Tiger Trade Ban & Myth of Free Market Economics
May 16th, 2009 Originally Posted by Dr Vandana Prakash
Some lobbyists are pushing for removal of a ban on trading tiger body parts, citing the importance of a free market economy. The argument claims that the ban must be lifted because it has failed to address the issue head-on. However, as it stands the argument is a falsity used with clear intent of misinforming. The practice of raising tigers in the farms to re-populate in the wild, as of now, seems as facetious. Tiger-farms do great injustice to Traditional Chinese Medicine when they seek to justify their breeding of tigers for their parts for practice of TCM and the associated lifestyle.

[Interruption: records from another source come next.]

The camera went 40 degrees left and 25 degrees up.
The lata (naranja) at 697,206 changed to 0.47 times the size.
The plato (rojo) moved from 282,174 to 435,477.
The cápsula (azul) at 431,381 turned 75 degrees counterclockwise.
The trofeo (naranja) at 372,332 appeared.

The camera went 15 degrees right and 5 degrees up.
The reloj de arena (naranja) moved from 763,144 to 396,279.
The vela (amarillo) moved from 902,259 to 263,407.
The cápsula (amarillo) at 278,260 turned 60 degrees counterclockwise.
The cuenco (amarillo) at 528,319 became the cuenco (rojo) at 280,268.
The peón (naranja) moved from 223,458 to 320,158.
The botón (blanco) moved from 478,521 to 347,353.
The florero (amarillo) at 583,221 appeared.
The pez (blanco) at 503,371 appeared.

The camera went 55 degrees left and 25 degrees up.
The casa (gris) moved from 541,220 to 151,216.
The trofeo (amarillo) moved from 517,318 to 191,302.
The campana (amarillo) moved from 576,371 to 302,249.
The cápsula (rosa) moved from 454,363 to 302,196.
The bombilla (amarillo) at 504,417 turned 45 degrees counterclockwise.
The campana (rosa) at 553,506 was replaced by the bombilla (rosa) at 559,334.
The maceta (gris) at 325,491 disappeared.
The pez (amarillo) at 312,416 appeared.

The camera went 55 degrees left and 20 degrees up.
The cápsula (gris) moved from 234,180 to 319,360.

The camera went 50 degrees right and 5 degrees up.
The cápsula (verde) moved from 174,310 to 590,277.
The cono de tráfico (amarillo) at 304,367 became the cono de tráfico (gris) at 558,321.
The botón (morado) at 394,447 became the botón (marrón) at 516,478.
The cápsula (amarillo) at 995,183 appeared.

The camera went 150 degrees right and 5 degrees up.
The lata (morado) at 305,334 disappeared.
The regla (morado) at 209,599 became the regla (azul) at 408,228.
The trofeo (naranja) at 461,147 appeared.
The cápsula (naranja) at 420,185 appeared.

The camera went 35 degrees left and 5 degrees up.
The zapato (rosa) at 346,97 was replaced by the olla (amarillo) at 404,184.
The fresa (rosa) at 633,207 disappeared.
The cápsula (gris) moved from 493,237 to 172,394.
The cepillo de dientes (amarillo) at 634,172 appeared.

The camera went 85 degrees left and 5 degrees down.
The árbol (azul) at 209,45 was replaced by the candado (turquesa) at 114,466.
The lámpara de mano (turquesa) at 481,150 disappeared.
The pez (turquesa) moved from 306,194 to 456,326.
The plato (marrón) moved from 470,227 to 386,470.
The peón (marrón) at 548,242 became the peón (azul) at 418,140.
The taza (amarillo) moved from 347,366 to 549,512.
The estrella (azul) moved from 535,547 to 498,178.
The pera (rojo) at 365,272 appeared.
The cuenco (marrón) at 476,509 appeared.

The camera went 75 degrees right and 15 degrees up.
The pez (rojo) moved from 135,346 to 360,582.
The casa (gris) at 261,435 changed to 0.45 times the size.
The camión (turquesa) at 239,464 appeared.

Saving the tiger has become an issue fraught with much discussion — and much of it is ill-informed and misleading. On the one hand are the tiger-farm lobby and the so-called “believers of free-market economics” such as John Stossel (ABC 20/20) , Terry Anderson (PERC) and Barun Mitra (Liberty Institute). They want to lift the Convention on International Trade in Endangered Species of Wild Fauna and Flora (CITES) ban and favor open trade in tiger-parts. They cite the apparent failure of the ban as the primary reason for lifting the ban. Their arguments, they say, derive from free-market economics. On the other hand are numerous (possibly insignificant because they lack the voice) individuals who, lacking voice, have opted for the exit option and have modified their behavior to save the most charismatic of animals, the wild tiger. Alongside are many governments and many, many NGOs that struggle to save the tiger from extinction, that struggle to keep our world one species richer and which work to enable our future generations to look at the king of the forest, the tiger, in reality, not just in picture-books. Apart from humane motives, their arguments are supported by economists, sociologists, zoologists, conservation-biologists, etc.